O elenco é outro ponto que compromete. Talvez seja possível dizer que, de todos que aparecem na tela, o único que se salva é o jovem Hassan, num excelente desempenho infantil. A outra criança (Amir) é pouco expressiva, quem o representa mais velho também o é, mas o pior é seu pai, pouquíssimo à vontade na tela, que não passa emoção mesmo nos momentos em que se apela a isso. Para funcionar um filme que só tem como objetivo fazer a platéia chorar com um melodrama pouco criativo, seria fundamental apoiar-se em um elenco caprichado, que pudesse ao menos maquiar as fraquezas da história e dar mais intensidade aos momentos dramáticos. No entanto, a falta de vigor dramático é constante; em algumas situações, apenas por aliviar a tensão, demonstrando falta de coragem (como no ato de violência contra o menino). Em outras, por soar tão artificial e asséptico que é impossível se compadecer do sofrimento dos personagens (como na cena do resgate no Afeganistão).

Aí vem mais uma questão pertinente: o filme sofre da falta de foco. Talvez, se ele se assumisse claramente folhetinesco, pudesse ter mais qualidade fazendo melodrama para valer. Mas parece querer ser filme sério, pretensioso, e os momentos “novela mexicana” só podem ser interpretados como escorregões da produção, tese comprovada pelo final ultrafeliz e artificial ao extremo. Tudo que um filme desse gênero não poderia ter se quisesse ser autêntico: um final em que tudo fica bem e o personagem, aparentemente, livra-se de toda a culpa e a dor pelo que passou – “é possível ser bom outra vez”. Mas, na verdade, parece que aquilo tudo nunca o tocou mesmo. 

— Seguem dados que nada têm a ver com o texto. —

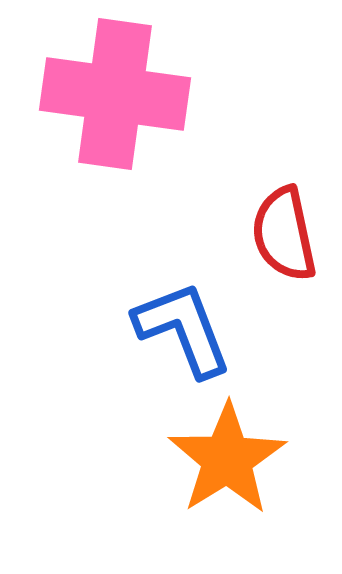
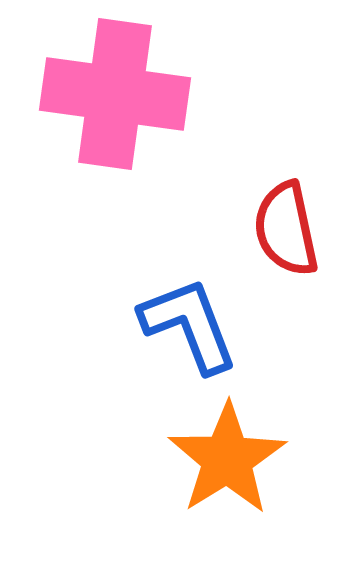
red semicircle: moved 2 px right, 5 px up
blue L-shape: moved 6 px right, 4 px up
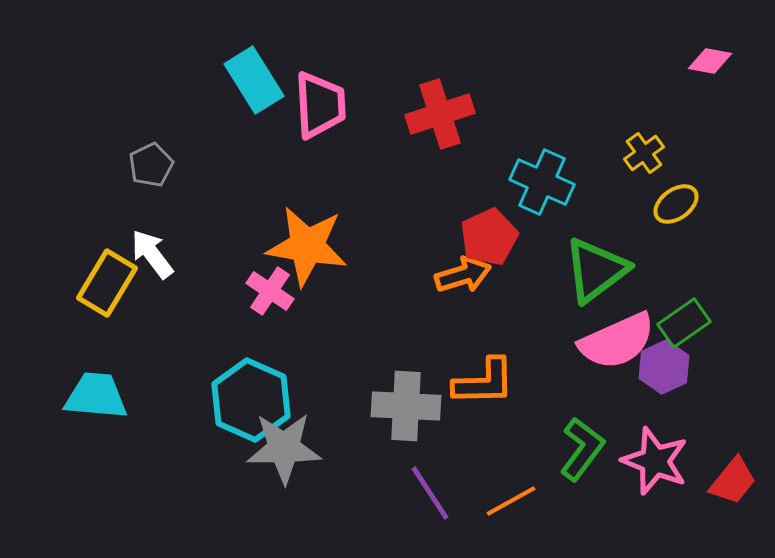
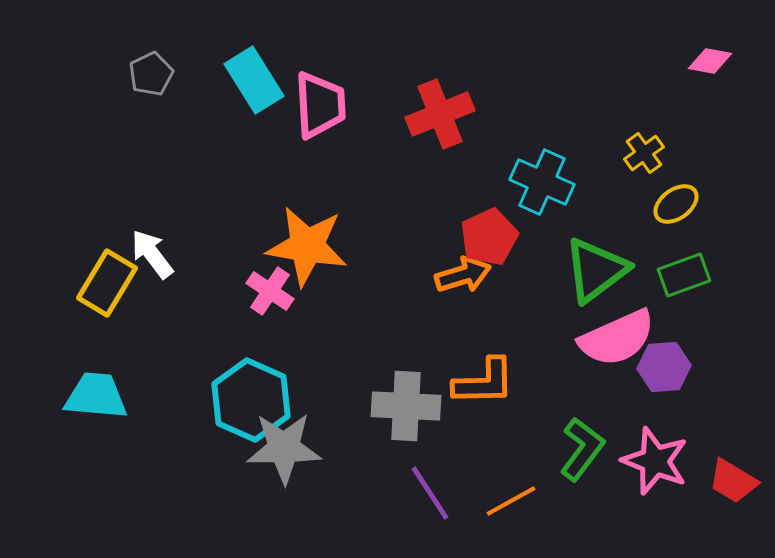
red cross: rotated 4 degrees counterclockwise
gray pentagon: moved 91 px up
green rectangle: moved 48 px up; rotated 15 degrees clockwise
pink semicircle: moved 3 px up
purple hexagon: rotated 21 degrees clockwise
red trapezoid: rotated 82 degrees clockwise
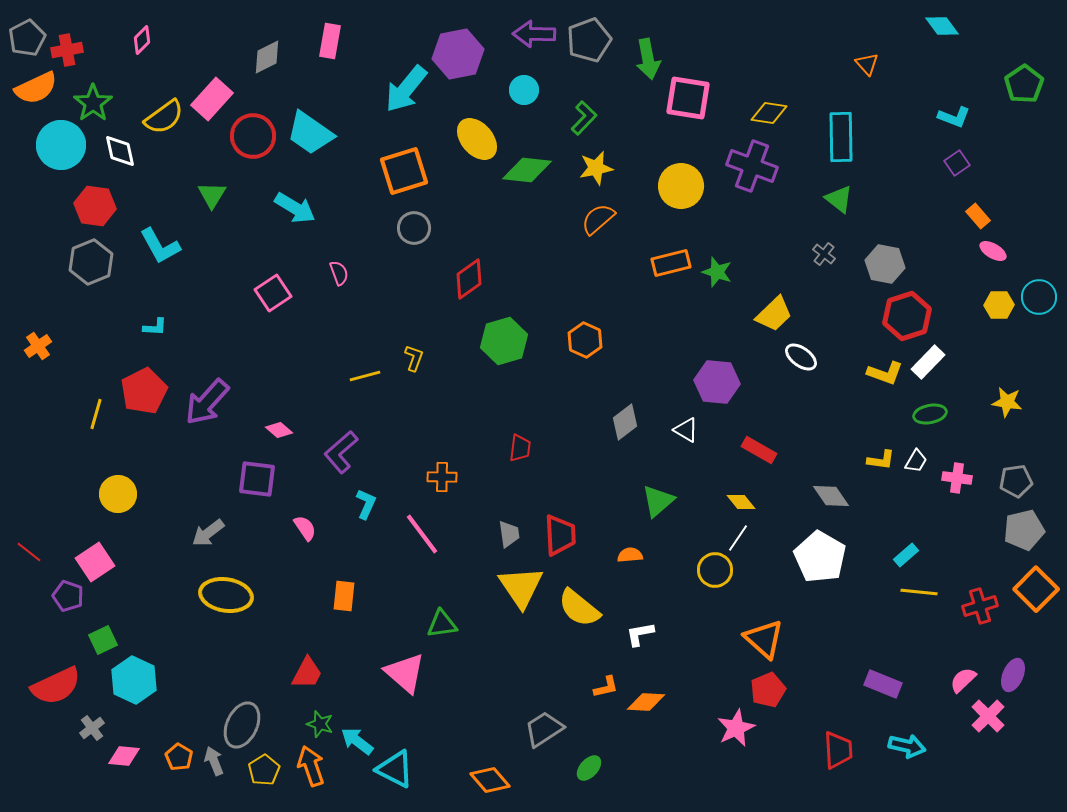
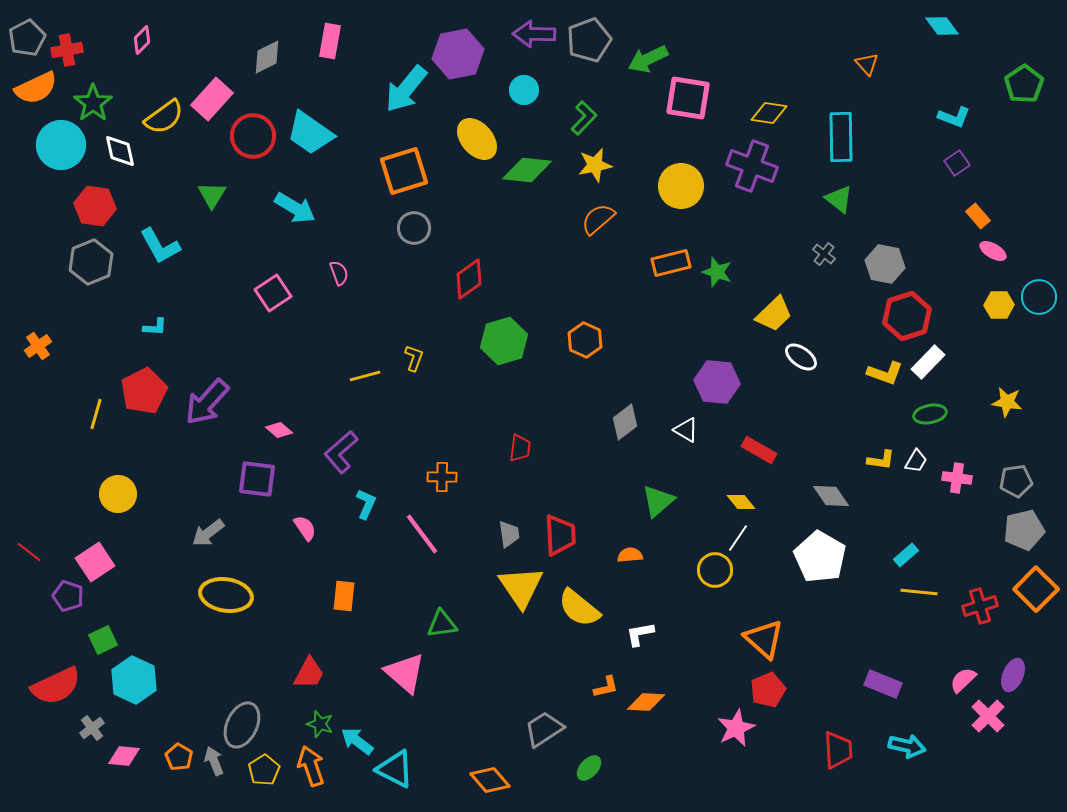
green arrow at (648, 59): rotated 75 degrees clockwise
yellow star at (596, 168): moved 1 px left, 3 px up
red trapezoid at (307, 673): moved 2 px right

É preciso dizer, no entanto, que nem tudo são chagas em O Caçador de Pipas. A primeira parte do filme tem bons momentos, e a construção da amizade dos garotos é bem articulada. Além disso, a composição visual é muito bem feita – talvez demais até, o que deixa o filme “limpo” e “claro”, quando o ideal seria ter um tom mais escuro para intensificar o drama, o medo, a culpa. É essa indecisão conceitual que permeia a produção; e o que sobra, assim, é apenas sentimentalismo barato para as massas.